What you need to do: Write out these lines again, swapping "common name" for "vernacular name" everywhere it appears in the records and leaving everything else as it is.

[Stored entries]
+++

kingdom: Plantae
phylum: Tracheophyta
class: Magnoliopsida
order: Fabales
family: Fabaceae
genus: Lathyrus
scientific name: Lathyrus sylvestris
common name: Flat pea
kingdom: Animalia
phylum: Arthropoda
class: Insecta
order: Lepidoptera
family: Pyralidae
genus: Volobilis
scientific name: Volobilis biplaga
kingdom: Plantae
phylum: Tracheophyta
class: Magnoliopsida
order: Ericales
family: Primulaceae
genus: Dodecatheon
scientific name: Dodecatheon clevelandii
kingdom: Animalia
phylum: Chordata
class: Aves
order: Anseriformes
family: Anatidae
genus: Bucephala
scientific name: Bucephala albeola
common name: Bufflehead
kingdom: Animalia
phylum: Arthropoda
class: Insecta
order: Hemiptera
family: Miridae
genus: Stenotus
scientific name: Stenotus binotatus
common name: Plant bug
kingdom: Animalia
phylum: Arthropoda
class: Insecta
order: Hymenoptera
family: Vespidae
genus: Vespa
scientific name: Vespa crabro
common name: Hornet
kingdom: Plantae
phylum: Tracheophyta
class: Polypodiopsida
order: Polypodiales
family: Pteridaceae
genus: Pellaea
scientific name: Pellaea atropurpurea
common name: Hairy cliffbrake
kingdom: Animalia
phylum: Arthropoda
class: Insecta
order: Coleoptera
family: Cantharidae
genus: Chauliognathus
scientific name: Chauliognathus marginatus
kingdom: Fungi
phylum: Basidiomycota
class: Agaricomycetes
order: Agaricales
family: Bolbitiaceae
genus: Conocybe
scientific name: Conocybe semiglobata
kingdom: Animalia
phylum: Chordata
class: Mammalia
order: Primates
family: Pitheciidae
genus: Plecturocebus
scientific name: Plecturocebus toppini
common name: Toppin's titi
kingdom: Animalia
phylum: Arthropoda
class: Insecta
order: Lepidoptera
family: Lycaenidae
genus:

+++

Result below:
kingdom: Plantae
phylum: Tracheophyta
class: Magnoliopsida
order: Fabales
family: Fabaceae
genus: Lathyrus
scientific name: Lathyrus sylvestris
vernacular name: Flat pea
kingdom: Animalia
phylum: Arthropoda
class: Insecta
order: Lepidoptera
family: Pyralidae
genus: Volobilis
scientific name: Volobilis biplaga
kingdom: Plantae
phylum: Tracheophyta
class: Magnoliopsida
order: Ericales
family: Primulaceae
genus: Dodecatheon
scientific name: Dodecatheon clevelandii
kingdom: Animalia
phylum: Chordata
class: Aves
order: Anseriformes
family: Anatidae
genus: Bucephala
scientific name: Bucephala albeola
vernacular name: Bufflehead
kingdom: Animalia
phylum: Arthropoda
class: Insecta
order: Hemiptera
family: Miridae
genus: Stenotus
scientific name: Stenotus binotatus
vernacular name: Plant bug
kingdom: Animalia
phylum: Arthropoda
class: Insecta
order: Hymenoptera
family: Vespidae
genus: Vespa
scientific name: Vespa crabro
vernacular name: Hornet
kingdom: Plantae
phylum: Tracheophyta
class: Polypodiopsida
order: Polypodiales
family: Pteridaceae
genus: Pellaea
scientific name: Pellaea atropurpurea
vernacular name: Hairy cliffbrake
kingdom: Animalia
phylum: Arthropoda
class: Insecta
order: Coleoptera
family: Cantharidae
genus: Chauliognathus
scientific name: Chauliognathus marginatus
kingdom: Fungi
phylum: Basidiomycota
class: Agaricomycetes
order: Agaricales
family: Bolbitiaceae
genus: Conocybe
scientific name: Conocybe semiglobata
kingdom: Animalia
phylum: Chordata
class: Mammalia
order: Primates
family: Pitheciidae
genus: Plecturocebus
scientific name: Plecturocebus toppini
vernacular name: Toppin's titi
kingdom: Animalia
phylum: Arthropoda
class: Insecta
order: Lepidoptera
family: Lycaenidae
genus:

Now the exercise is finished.